Beethoven also offers incentives through liquidity farming and single-side staking programs. It is powered by the BEETS token, its native token. The BEETS token is used in the Beethoven DAO to vote on improvement proposals and also powers the platform’s incentive programs. BEETS can be traded on Beethoven X DEX, SpookySwap, SpiritSwap, BKEX, and several other exchanges.
At the time of writing, over $85 worth of crypto assets are currently locked on Beethoven X.
Geist is a decentralized lending protocol on the Fantom network. Geist provides a platform for asset owners to commit their dormant assets to a lending contract and allow borrowers to assume custody of these assets for a specified period. To borrow an asset, the borrower locks collateral to the contract and claims custody of the asset for the stated period. Lenders are rewarded through interest paid by the borrowers. Borrowers are rewarded in FTM and Geist tokens.
Geist finance also rewards stakers through the staking and locking incentive program. GEIST token holders who simply commit their assets to the staking contract or lock their assets for a period of time (usually three months) will receive rewards in GEIST according to the prevailing APR.

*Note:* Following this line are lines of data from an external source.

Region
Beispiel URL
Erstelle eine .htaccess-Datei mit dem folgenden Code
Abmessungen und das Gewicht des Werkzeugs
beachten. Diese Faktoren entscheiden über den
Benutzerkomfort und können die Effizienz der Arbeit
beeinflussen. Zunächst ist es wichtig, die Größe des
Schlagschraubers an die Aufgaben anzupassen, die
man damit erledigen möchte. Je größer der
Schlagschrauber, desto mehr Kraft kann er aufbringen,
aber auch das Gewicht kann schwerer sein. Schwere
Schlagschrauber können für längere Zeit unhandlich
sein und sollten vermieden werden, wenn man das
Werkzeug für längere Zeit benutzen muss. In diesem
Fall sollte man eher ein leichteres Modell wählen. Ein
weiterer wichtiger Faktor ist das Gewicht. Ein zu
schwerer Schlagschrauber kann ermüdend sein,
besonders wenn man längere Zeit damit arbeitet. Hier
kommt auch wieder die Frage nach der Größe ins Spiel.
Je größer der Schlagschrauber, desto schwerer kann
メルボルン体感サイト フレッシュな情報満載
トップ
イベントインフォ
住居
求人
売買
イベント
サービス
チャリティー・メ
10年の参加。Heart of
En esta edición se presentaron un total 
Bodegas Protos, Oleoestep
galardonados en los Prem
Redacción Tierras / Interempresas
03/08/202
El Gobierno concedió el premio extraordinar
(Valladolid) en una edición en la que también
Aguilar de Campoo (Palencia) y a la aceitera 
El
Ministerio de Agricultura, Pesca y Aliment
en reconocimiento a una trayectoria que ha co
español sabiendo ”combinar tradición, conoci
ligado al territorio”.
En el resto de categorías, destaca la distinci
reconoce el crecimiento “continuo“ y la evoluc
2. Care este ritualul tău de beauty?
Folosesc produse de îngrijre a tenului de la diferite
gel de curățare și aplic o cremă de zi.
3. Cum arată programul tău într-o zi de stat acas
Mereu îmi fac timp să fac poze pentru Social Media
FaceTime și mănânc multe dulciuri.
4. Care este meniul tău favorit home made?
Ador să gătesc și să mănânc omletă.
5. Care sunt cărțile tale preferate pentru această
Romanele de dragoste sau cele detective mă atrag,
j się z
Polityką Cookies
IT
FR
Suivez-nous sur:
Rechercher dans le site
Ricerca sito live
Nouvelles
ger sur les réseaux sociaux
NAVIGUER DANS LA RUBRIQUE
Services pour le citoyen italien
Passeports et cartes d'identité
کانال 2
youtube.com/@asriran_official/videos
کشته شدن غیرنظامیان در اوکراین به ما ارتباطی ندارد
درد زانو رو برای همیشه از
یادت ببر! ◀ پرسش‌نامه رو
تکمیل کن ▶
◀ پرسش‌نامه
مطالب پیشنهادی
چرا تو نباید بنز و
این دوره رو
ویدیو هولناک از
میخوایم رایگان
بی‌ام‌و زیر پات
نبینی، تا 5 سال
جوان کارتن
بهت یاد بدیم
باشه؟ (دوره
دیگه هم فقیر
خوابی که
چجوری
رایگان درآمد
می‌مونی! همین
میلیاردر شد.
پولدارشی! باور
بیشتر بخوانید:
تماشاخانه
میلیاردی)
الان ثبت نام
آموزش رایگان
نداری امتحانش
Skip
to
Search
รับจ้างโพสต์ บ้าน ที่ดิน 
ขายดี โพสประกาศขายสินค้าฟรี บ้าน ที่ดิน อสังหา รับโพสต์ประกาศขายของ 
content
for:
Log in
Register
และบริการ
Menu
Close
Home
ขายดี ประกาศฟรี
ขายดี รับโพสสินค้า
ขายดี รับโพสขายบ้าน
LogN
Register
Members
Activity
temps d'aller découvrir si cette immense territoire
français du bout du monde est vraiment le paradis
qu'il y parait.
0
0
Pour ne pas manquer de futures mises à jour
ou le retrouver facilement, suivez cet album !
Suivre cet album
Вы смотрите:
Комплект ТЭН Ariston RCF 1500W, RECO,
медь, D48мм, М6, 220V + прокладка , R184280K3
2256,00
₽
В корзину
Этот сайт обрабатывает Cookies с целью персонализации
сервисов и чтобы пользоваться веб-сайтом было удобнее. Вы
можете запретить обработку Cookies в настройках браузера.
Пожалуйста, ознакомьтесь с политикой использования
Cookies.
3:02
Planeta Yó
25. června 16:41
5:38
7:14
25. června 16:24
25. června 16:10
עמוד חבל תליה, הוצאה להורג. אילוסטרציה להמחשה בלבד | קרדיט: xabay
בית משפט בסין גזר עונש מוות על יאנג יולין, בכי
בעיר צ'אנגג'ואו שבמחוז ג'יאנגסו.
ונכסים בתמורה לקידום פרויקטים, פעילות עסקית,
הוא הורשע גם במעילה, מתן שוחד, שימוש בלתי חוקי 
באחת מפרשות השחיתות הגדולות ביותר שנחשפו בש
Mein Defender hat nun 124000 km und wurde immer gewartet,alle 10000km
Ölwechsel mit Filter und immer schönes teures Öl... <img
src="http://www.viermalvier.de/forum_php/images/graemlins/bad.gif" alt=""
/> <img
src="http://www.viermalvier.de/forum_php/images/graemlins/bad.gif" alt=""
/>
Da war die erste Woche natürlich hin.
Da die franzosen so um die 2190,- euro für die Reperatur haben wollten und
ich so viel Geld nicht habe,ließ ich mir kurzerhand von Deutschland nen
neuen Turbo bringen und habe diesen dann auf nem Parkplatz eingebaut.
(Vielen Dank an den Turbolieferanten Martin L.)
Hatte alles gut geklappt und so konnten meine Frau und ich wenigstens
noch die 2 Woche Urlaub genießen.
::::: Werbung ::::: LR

At the time of writing, about $45 million worth of assets are locked on the Geist finance contract.
Other Protocols on Fantom
As the DeFi concept and the Fantom ecosystem both continue to grow, it becomes increasingly harder to list all the projects that offer services like this. We have mentioned a few, other notable DeFi projects on the Fantom ecosystem includes:
Tarot Finance – a lending protocol built on the Fantom blockchain
PaintSwap – Fantom’s biggest NFT marketplace
SpiritSwap – another decentralized exchange built on the Fantom blockchain.
While the TVL of Fantom has significantly decreased since its highs in 2022, we are currently in a bear market. Looking at DefiLlama, Fantom is in the top five chains by the number of protocols, suggesting that there is interest in the community to build on the chain. Moreover, features like the ones listed above, such as gas monetization and gas subsidies, along with the ecosystem vault and the FVM, will further entice projects to build on Fantom.
Please note that the contents of this article are for educational purposes and should not be taken as financial advice.